I love soup. All kinds of soup. When made at home is it rarely the same twice. Soup seems to take flavor and depth from the weather and the mood of the cook like no other food can.
Monday, not wanting to venture to the grocery, Keifel and I made lentil soup with a few glaring omissions because of pantry deficits. It was okay. Those lovely little green and black discs of puy lentils in a celery, onion, garlic and thyme broth. Sadly there was no depth, no rich bottom note and no zippy high note, just flat muddy middle. There wasn’t a carrot or tomato or a sausage in the house and it was showing. Dejectedly, I ate a bowl of the stuff while plotting the supermarket raid to rescue it.
Last night, after lightening our wallet at Kroger, I toyed with the soup while Keifel seasoned the meat for meals later this week. I poured the sad, thin contents of the storage container back into the soup pot and cranked up the heat. A link of turkey keilbasa, a can of Muir Glen fire-roasted tomatoes, a can of garbanzo beans and a heavy dose of cracked black pepper later, the soup was transformed.
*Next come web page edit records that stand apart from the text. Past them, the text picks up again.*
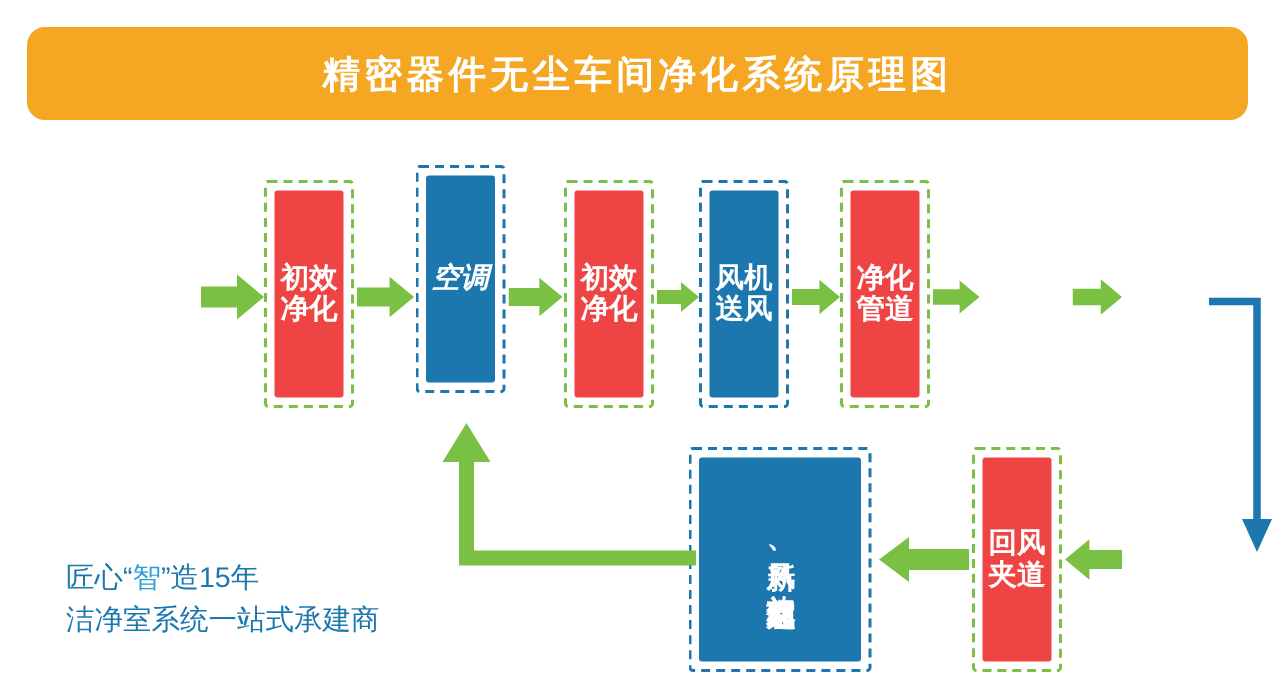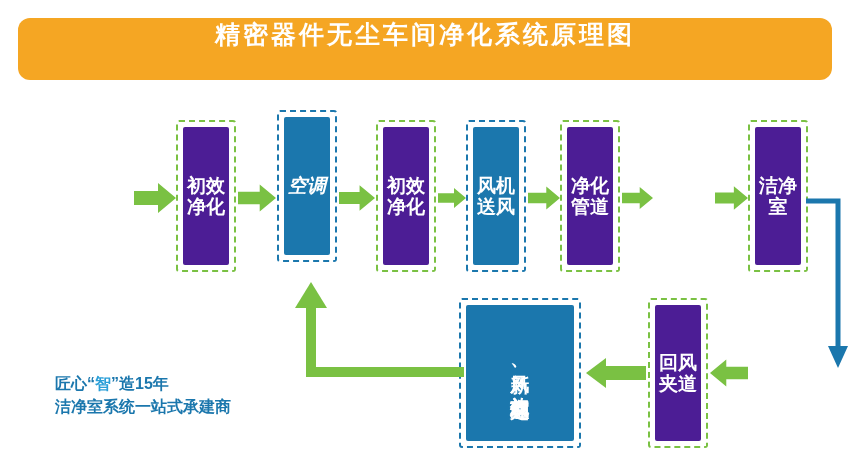--- a/index.html
+++ b/index.html
@@ -7,21 +7,21 @@
     width:850px;height:459px;background:#ffffff;
     font-family:"Liberation Sans","DejaVu Sans",sans-serif;
     position:relative;overflow:hidden;
   }
   #stage{position:relative;width:850px;height:459px;}
 
   
   .title-banner{
     position:absolute;left:18px;top:18px;width:814px;height:62px;
     background:#f5a623;border-radius:12px;
-    display:flex;justify-content:center;
+    display:flex;align-items:center;justify-content:center;
   }
   .title-text{
     color:#ffffff;font-size:25px;font-weight:bold;letter-spacing:3px;
     white-space:nowrap;
   }
 
   
   .node{
     position:absolute;box-sizing:border-box;
     display:flex;align-items:center;justify-content:center;
@@ -30,35 +30,35 @@
   .node .inner{
     box-sizing:border-box;width:100%;height:100%;
     display:flex;align-items:center;justify-content:center;
     color:#ffffff;font-size:19px;font-weight:bold;line-height:1.12;
     text-align:center;border-radius:2px;
     padding:2px;
   }
   .dash-blue{border:2px dashed #1b77ad;padding:5px;}
   .dash-green{border:2px dashed #7ac143;padding:5px;}
   .fill-blue .inner{background:#1b77ad;}
-  .fill-green .inner{background:#4c1d95;}
+  .fill-green .inner{background:#ef4444;}
 
   .v-txt{
     writing-mode:vertical-rl;text-orientation:upright;
     letter-spacing:1px;
   }
 
   
   .arrow{position:absolute;}
   .arrow svg{display:block;}
 
   
   .slogan{
-    position:absolute;left:55px;top:372px;width:330px;
-    color:#1b77ad;font-size:16px;font-weight:bold;line-height:1.45;
+    position:absolute;left:44px;top:372px;width:330px;
+    color:#1b77ad;font-size:19px;font-weight:normal;line-height:1.45;
   }
   .slogan .accent{color:#2a9fd8;}
 </style>
 </head>
 <body>
 
 <div id="stage">
 
   <div class="title-banner">
     <div class="title-text">精密器件无尘车间净化系统原理图</div>
@@ -79,23 +79,20 @@
 
   <div class="node dash-blue fill-blue" style="left:466px;top:120px;width:60px;height:152px;">
     <div class="inner">风机送风</div>
   </div>
 
   <div class="node dash-green fill-green" style="left:560px;top:120px;width:60px;height:152px;">
     <div class="inner">净化管道</div>
   </div>
 
 
-  <div class="node dash-green fill-green" style="left:748px;top:120px;width:60px;height:152px;">
-    <div class="inner">洁净室</div>
-  </div>
 
 
   <div class="node dash-green fill-green" style="left:648px;top:298px;width:60px;height:150px;">
     <div class="inner">回风夹道</div>
   </div>
 
   <div class="node dash-blue fill-blue" style="left:459px;top:298px;width:122px;height:150px;">
     <div class="inner">
       <span class="v-txt">新风、初效空气处理</span>
     </div>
It was difficult to believe that the gruel I could have proudly served to Neil of The Young Ones was now a glorious, wondrous soup that I had to restrain myself from eating out of the pot. Keifel and I had planned on eating more of it for lunch, but our abode is too far away for Keifel to collect me for lunch and we didn’t really have any way to transport the soup here. I may have to have it for breakfast tomorrow as tonight, to honor the patron saint of Ireland, we are having shepherd’s pie.